INSTRUCTIONS TO FOLLOW = Extend the passage about a grounded teenager who cuts hair and clothes, picking up after its final sentence.

SOURCE PASSAGE =

----------------------------------------

Here’s my idea of family therapy: I buy a pair of scissors. Not just any scissors, but blending scissors. A special kind I had to go to the beauty supply store to get. You know, those scissors with teeth. What’s cool about these scissors is you can snip away and make mistakes without grave consequences.
I haven’t gotten around to making a haircut appointment, and my hair is badly overgrown, so I sic Katja on it. I place myself in her scissored hands, letting her know I trust her. She’s totally game, as I knew she would be. “I don’t care what you do with it,” I tell her, “just cut it nice and short.” So late one night, during her period of grounding, she slashes away at my hair in the kitchen. I listen to the rhythmic snipping and the scissors jamming when she tries to take too much hair at once. I try not to be very directive, trusting she’ll come up with something I can live with. When all is said and done, the haircut is good, if a little spotty, suiting my messy style, which I like to describe as “fuckamucka.”
The girl loves scissors. Katja cuts up her clothes, resewing her shirts into assemblages of color and texture. She cuts her own hair and her friends’ hair. After ten years of Waldorf school and daily immersion in music, painting, drawing, drama, and movement, she’s now in a traditional high school where students sit at desks most of the day, memorize material, and regurgitate it. She doesn’t have time for art classes, singing, or drama.
So I figure she needs more creative ways to express herself. She needs to take stuff apart and reconstruct it in new ways. Otherwise, her creative drive can become a destructive drive, with much more serious consequences than uneven hair.
When your teenager is grounded, she finds all kinds of things to do at home. I come home one night, and Katja has the sewing machine out. “I hope you don’t mind, Mom,” she says, “I cut up one of your shirts.”
Katja is converting a flannel shirt — actually, an old pajama shirt I’d requisitioned from my husband — into a skirt. A really cool skirt with a jagged hemline, with the arm openings becoming the waist.

----------------------------------------

DATA SECTION =
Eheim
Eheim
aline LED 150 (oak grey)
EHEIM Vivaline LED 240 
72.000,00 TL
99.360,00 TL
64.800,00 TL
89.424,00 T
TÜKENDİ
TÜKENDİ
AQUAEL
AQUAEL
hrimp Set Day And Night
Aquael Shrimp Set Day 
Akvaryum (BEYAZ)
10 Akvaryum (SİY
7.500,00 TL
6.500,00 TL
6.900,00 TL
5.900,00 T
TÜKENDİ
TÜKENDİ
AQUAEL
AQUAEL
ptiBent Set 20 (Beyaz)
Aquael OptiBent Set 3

----------------------------------------

TASK RESPONSE =
This is karmic payback for the teenager I used to be, going into my mother’s closet — my father’s closet, too, for that matter — and freely stealing and altering anything that caught my eye. I remember one green plaid seersucker vest and skirt I fancied. Only thing, it was too big and the skirt too long. No problem, I sliced and diced and stitched until it fit. I hadn’t a clue what I was doing, so I cut the skirt straight across, following the plaid lines, so that when I wore the skirt, it was longer along the side seams than the front and back. Flat, like a paper doll skirt. Still, taking my mother’s clothes was the least of my teenage transgressions. My mother probably understood this on some level and didn’t object much to my wardrobe experiments. And I don’t object to Katja’s.
“Hey, Kats,” I ask her one day as she’s passing through my study, “do you mind if I write about your ticket — you know, the drinking incident — for my column?”
“What column?” she asks. She pays so little attention to my life.
“You know, that column I write for Literary Mama. The column about you guys. You should read it sometime.”
“Oh, yeah. I don’t care,” she says. And she’s off, in her poofy skirt over holey jeans, unmatched socks, reassembled shirt, and streaked orange hair, willing to stumble as she finds her own way in the world. It’ll take time to rebuild trust completely, and I can’t know that she’ll never make another mistake, but I can reinforce the fences, keep channeling her appetite for experimentation, give her lots of space, and catch her when she needs me.